Les mesures accessoires du jugement déféré sont par ailleurs confirmées.
PAR CES MOTIFS
La cour, statuant publiquement, par arrêt réputé contradictoire,
Confirme le jugement déféré sauf en ce qu’il a :
— rejeté les demandes en indemnisation de préjudices d’accompagnement,
— condamné solidairement le Dr [R] et la société LA MÉDICALE à payer :
aux consorts [T] la somme de 500 € au titre des souffrances endurées par M. [Z] [T],
à Mme [S] [D] épouse [T] la somme de 10 000 € au titre de son préjudice d’affection, et celle de 86 644,53 € au titre de son préjudice économique.
L’infirme sur tous les points qui viennent d’être énumérés et, statuant de nouveau et y ajoutant :
Condamne in solidum le Dr [U] [R] et son assureur la SA L’ÉQUITÉ venant aux droits de la SA LA MÉDICALE à payer :
à Mme [S] [D] épouse [T], M. [A] [T] et Mme [P] [T] épouse [H] la somme de 1 000 € au titre des souffrances endurées par M. [Z] [T],
à Mme [S] [D] épouse [T] la somme de 12 500 € au titre de son préjudice d’affection,
à Mme [S] [D] épouse [T], M. [A] [T] et Mme [P] [T] épouse [H], chacun la somme de 1 000 € au titre de leur préjudice d’accompagnement.
Déboute Mme [S] [T] de sa demande fondée sur un préjudice économique.
Condamne in solidum le Dr [U] [R] et son assureur la SA L’ÉQUITÉ venant aux droits de la SA LA MÉDICALE à payer à Mme [S] [D] épouse [T], M. [A] [T] et Mme [P] [T] épouse [H] unis d’intérêts la somme complémentaire de 3 000 € en application de l’article 700 du code de procédure civile.

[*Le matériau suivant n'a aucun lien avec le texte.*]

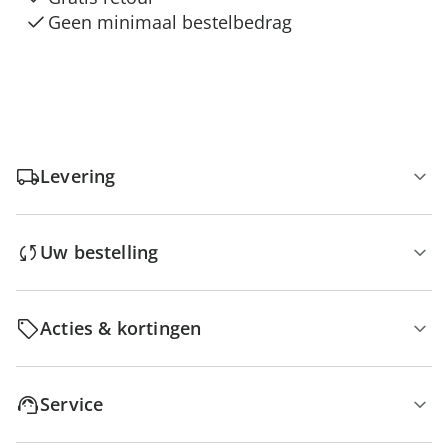
Geen minimaal bestelbedrag
Levering
Uw bestelling
Acties & kortingen
Service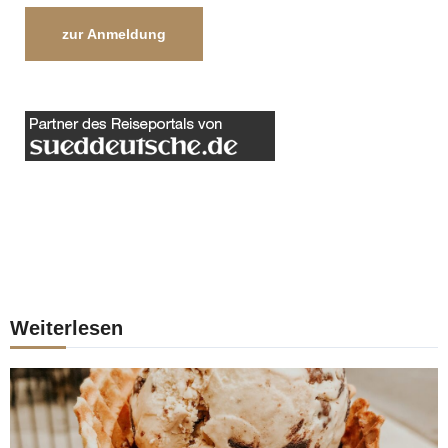
zur Anmeldung
Weiterlesen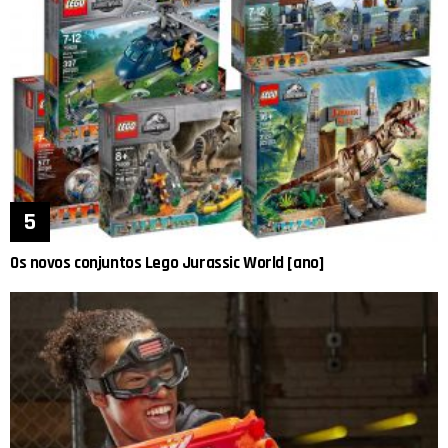
Os novos conjuntos Lego Jurassic World [ano]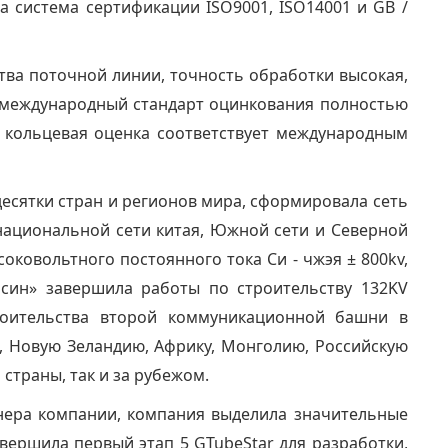
а система сертификации ISO9001, ISO14001 и GB /
тва поточной линии, точность обработки высокая,
на международный стандарт оцинкования полностью
 кольцевая оценка соответствует международным
есятки стран и регионов мира, сформировала сеть
национальной сети китая, Южной сети и Северной
соковольтного постоянного тока Си - чжэя ± 800kv,
исин» завершила работы по строительству 132KV
троительства второй коммуникационной башни в
ю, Новую Зеландию, Африку, Монголию, Российскую
 страны, так и за рубежом.
тнера компании, компания выделила значительные
авершила первый этап 5 GTubeStar для разработки,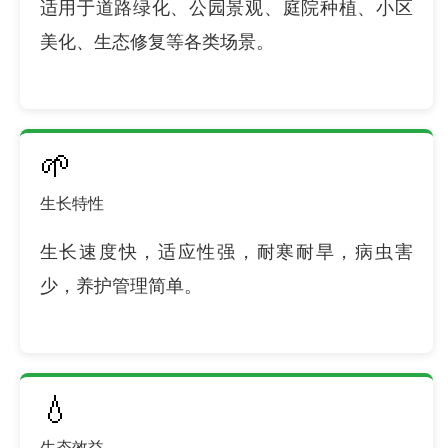
适用于道路绿化、公园景观、庭院种植、小区
美化、生态修复等各类场景。
🌱
生长特性
生长速度快，适应性强，耐寒耐旱，病虫害
少，养护管理简单。
💧
生态效益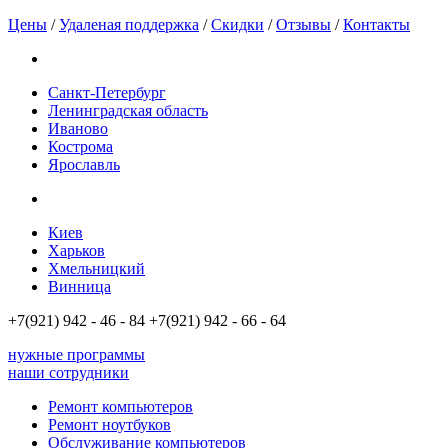
Цены
/
Удаленая поддержка
/
Скидки
/
Отзывы
/
Контакты
Санкт-Петербург
Ленинградская область
Иваново
Кострома
Ярославль
Киев
Харьков
Хмельницкий
Винница
+7(921)
942 - 46 - 84
+7(921)
942 - 66 - 64
нужные программы
наши сотрудники
Ремонт компьютеров
Ремонт ноутбуков
Обслуживание компьютеров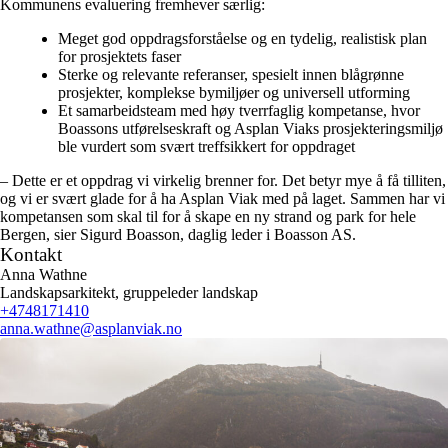
Kommunens evaluering fremhever særlig:
Meget god oppdragsforståelse og en tydelig, realistisk plan
for prosjektets faser
Sterke og relevante referanser, spesielt innen blågrønne
prosjekter, komplekse bymiljøer og universell utforming
Et samarbeidsteam med høy tverrfaglig kompetanse, hvor
Boassons utførelseskraft og Asplan Viaks prosjekteringsmiljø
ble vurdert som svært treffsikkert for oppdraget
– Dette er et oppdrag vi virkelig brenner for. Det betyr mye å få tilliten,
og vi er svært glade for å ha Asplan Viak med på laget. Sammen har vi
kompetansen som skal til for å skape en ny strand og park for hele
Bergen, sier Sigurd Boasson, daglig leder i Boasson AS.
Kontakt
Anna Wathne
Landskapsarkitekt, gruppeleder landskap
+4748171410
anna.wathne
@asplanviak.no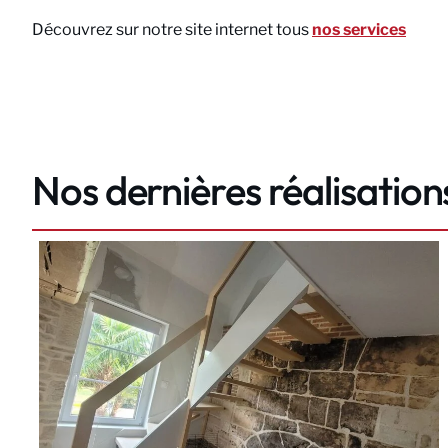
Découvrez sur notre site internet tous
nos services
Nos dernières réalisation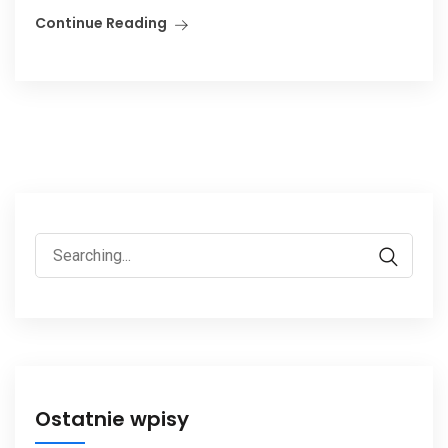
Continue Reading
Ostatnie wpisy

Rejette toutes les autres demandes.
Condamne in solidum le Dr [U] [R] et son assureur la SA L’ÉQUITÉ venant aux droits de la SA LA MÉDICALE aux dépens d’appel qui seront recouvrés conformément aux dispositions de l’article 699 du code de procédure civile.
Prononcé par mise à disposition de l’arrêt au greffe de la cour, les parties en ayant été préalablement avisées dans les conditions prévues au deuxième alinéa de l’article 450 du code de la procédure civile,
Signé par madame Clerc, président, et par madame Burel, greffier auquel la minute de la décision a été remise par le magistrat signataire.